It's very interesting flying between international cities, becoming aware how simple these things are -- if you have time and money. I love the bits of time that isolate themselves like islands -- the bits when no-one except yourself quite knows where you are or what you're doing.
- Old town, Geneva
On these peaceful islands drinking coffee and waiting for planes I read Eckhart Tolle's The Power of Now, Tove Jansson's The True Deceiver and RJ Price (who is also Richard Price, the poet) The Island. And then I read The Island again (it is very good -- a very beautiful little novelle from Two Ravens Press) and most of Tove Jansson again and part of Eckhart Tolle again.
And I spent a whole afternoon walking across Geneva in sunshine, stopping here and there. I read several chapters sitting beside a fountain.
Funny how things connect too (although everything connects): The True Deceiver has a foreword by Ali Smith, who was one of the judges for the Michael Marks award that so benefitted HappenStance. And Richard Price was another. Eckhart Tolle wasn't but he knows something about peace, knows something about those islands.
Ordinarily, I read so much poetry that it's a joy to read good prose -- a kind of holiday to a different kind of consciousness. Back home now, I'm reading James Robertson's The Land Lay Still (the title is drawn from a poem by Edwin Morgan, who died this week. Another connection.) This is a big book and complicated. I have to take it slowly. It's my current bedside treat.
But what about the HappenStance stuff? I am a little behind my schedule, though I may yet catch up. The Crowes story is done. I made an elementary error with page layout which is annoying but probably most readers won't notice it. The Hardy and Dorset poets anthology is done except for the cover: Alan Dixon and I are still exchanging woodcuts by snail mail. This remarkable artist-poet has no telephone and no computer. I imagine him on his own quiet island.
Two new PoemCards are with Dolphin Press. There are others but Gillian is still working on illustration. A great deal of time has been spent replying to late submissions, considering books for review, commissioning Sphinx reviews, sending out orders, or giving feedback on poems for next year's publications: hard to get this balance right. The website is also being worked on in the background and soon it will all look completely different. Sphinx will have a space for online interviews and features, several of which are in process. One with Leona Carpenter of Mulfran Press is finished.
In between all this, there's chocolate. I eat Hotel Chocolat Tasting Club chocolate. I don't eat a lot: it is expensive and rich -- maybe one a day, though sometimes I miss a day and sometimes I have two . . . It seems to me not unlike reading poetry. My preferred reading method is really one a day and sometimes two (poems) but I have to read much more than that. Sometimes it does get overwhelming and then it's hard to give the right quality of response. A little is marvellous. A lot is too much.
Meanwhile, here I am busily publishing a few hundred poems a year in some shape or form, while the rest of the publishing world is printing thousands more. I can't read them all. Nobody can read them all. Nobody will even want to read them all because you can't read that much and respond. Out of all the poems, you just want the few that stop time for you, the ones that create an island where you sit and read.
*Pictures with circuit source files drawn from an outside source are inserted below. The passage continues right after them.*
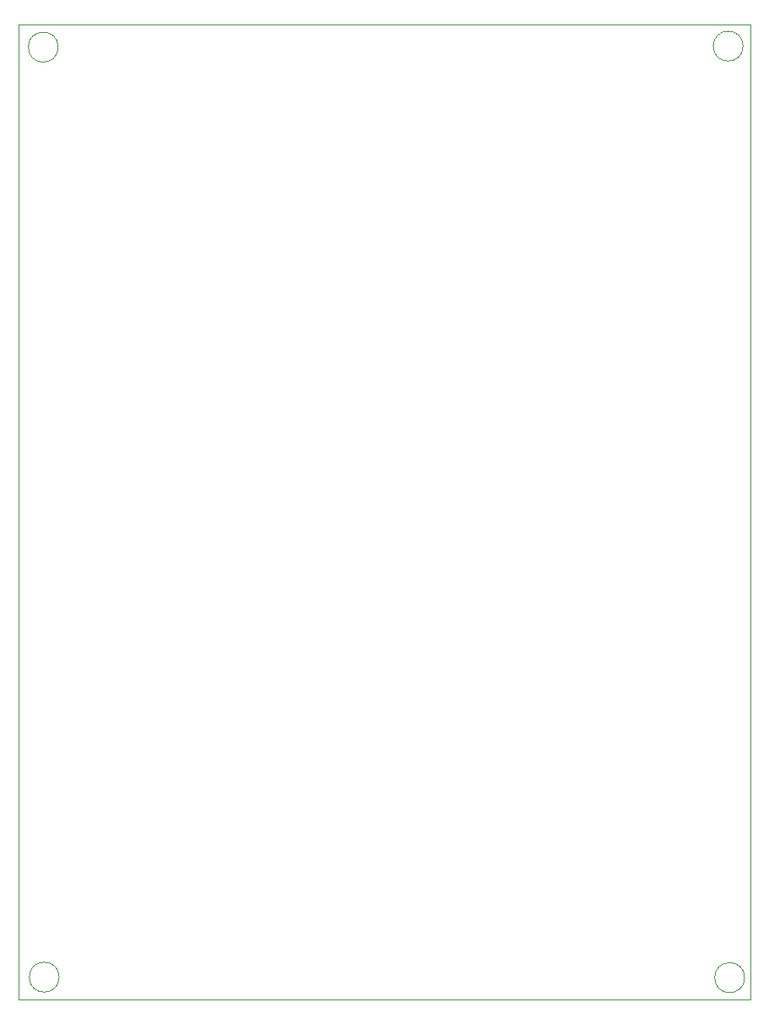
<source format=gm1>
%TF.GenerationSoftware,KiCad,Pcbnew,7.0.5*%
%TF.CreationDate,2024-03-29T22:29:18-04:00*%
%TF.ProjectId,UWB_PCB,5557425f-5043-4422-9e6b-696361645f70,rev?*%
%TF.SameCoordinates,Original*%
%TF.FileFunction,Profile,NP*%
%FSLAX46Y46*%
G04 Gerber Fmt 4.6, Leading zero omitted, Abs format (unit mm)*
G04 Created by KiCad (PCBNEW 7.0.5) date 2024-03-29 22:29:18*
%MOMM*%
%LPD*%
G01*
G04 APERTURE LIST*
%TA.AperFunction,Profile*%
%ADD10C,0.100000*%
%TD*%
G04 APERTURE END LIST*
D10*
X122500833Y-149949167D02*
G75*
G03*
X122500833Y-149949167I-1500833J0D01*
G01*
X191100000Y-56650000D02*
G75*
G03*
X191100000Y-56650000I-1500833J0D01*
G01*
X191250000Y-150000000D02*
G75*
G03*
X191250000Y-150000000I-1500833J0D01*
G01*
X122400000Y-56750000D02*
G75*
G03*
X122400000Y-56750000I-1500833J0D01*
G01*
X118450000Y-54500000D02*
X191800000Y-54500000D01*
X191800000Y-152150000D01*
X118450000Y-152150000D01*
X118450000Y-54500000D01*
M02*

</source>
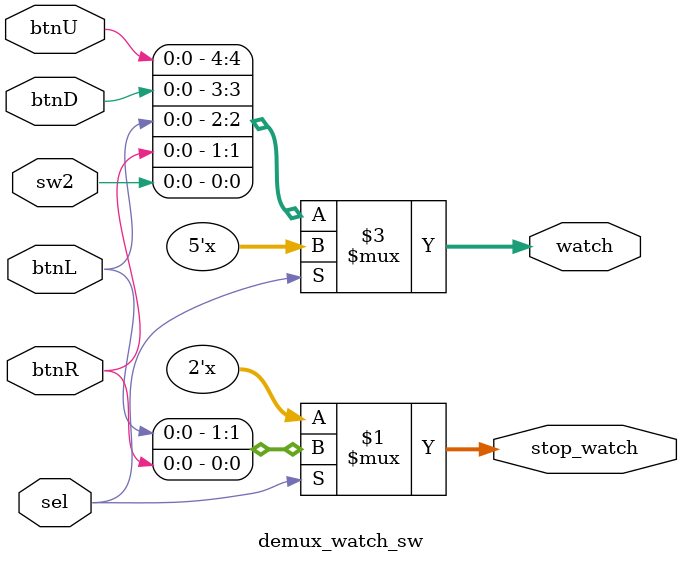
<source format=v>
`timescale 1ns / 1ps


module demux_watch_sw (
    input btnU,
    input btnD,
    input btnL,
    input btnR,
    input sw2,
    input sel,

    output [4:0] watch,
    output [1:0] stop_watch
);

    assign stop_watch = (sel) ? {btnL, btnR} : 2'bzz;
    assign watch = (!sel) ? {btnU, btnD, btnL, btnR, sw2} : 5'bzz_zzz;
    // always @(*) begin
    //     if (!sel) begin
    //         watch = {btnU, btnD, btnL, btnR, sw2, sw0};
    //         stop_watch = 2'bZZ;
    //     end else begin
    //         watch = 6'bZZ_ZZZZ;
    //         stop_watch = {btnL, btnR};
    //     end
    // end
endmodule

</source>
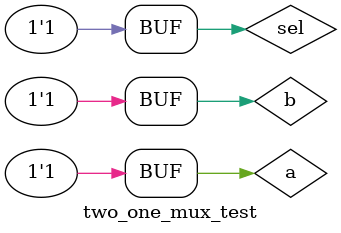
<source format=v>
`timescale 1ns / 1ps


module two_one_mux_test;

	// Inputs
	reg a;
	reg b;
	reg sel;

	// Outputs
	wire op;

	// Instantiate the Unit Under Test (UUT)
	two_one_mux uut (
		.op(op), 
		.a(a), 
		.b(b), 
		.sel(sel)
	);

	initial begin
		// Initialize Inputs
		a = 0;
		b = 0;
		sel = 0;
		// Wait 10 ns for global reset to finish
		#20;
      repeat(7)
		begin
		#20;
		sel = sel^(a&b);
		a = a^(b);
		b = b^1;
		end
	end
      
endmodule


</source>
Nobody knows where you are. The island stays inside you and you carry it around for a while, go back there when you need to. It becomes part of your necessary geography.
Jon Stone wrote a blog entry recently about the problem of too much good poetry, the risk (or advantage) of the poetry superhero getting lost, with the attendant danger of poetry itself becoming secondary in an age compulsively driven to create superheroes. Somewhere, Peter Sansom says he's interested in the poems, rather than the poets. As a reader, I agree. As a person, I can't help being curious about the poets as individuals: what makes them tick, why they do it -- even what they think poems are.
But if there are too many poets (Stone talks about the 147 entries for the Forward prize, for example), it is even more true that there are too many poems. How shall we find the half dozen that really matter to us? Some poets write so many! Each magazine editor is busy doing her or his bit to select and present and enthuse.
In 1852 , 370,000 immigrants arrived in Australia. That was largely as a result of the Victorian gold rush. I have no idea how many of them found sufficient gold to sustain their expectations. Not many, I shouldn't think, though it's quite possible they found other things, including friends, lovers, jobs, lives, homes, children. Perhaps it's the hunt that sustains us -- the idea that anybody can find gold, anybody can find the true poem.
Because they are out there. I came across two yesterday.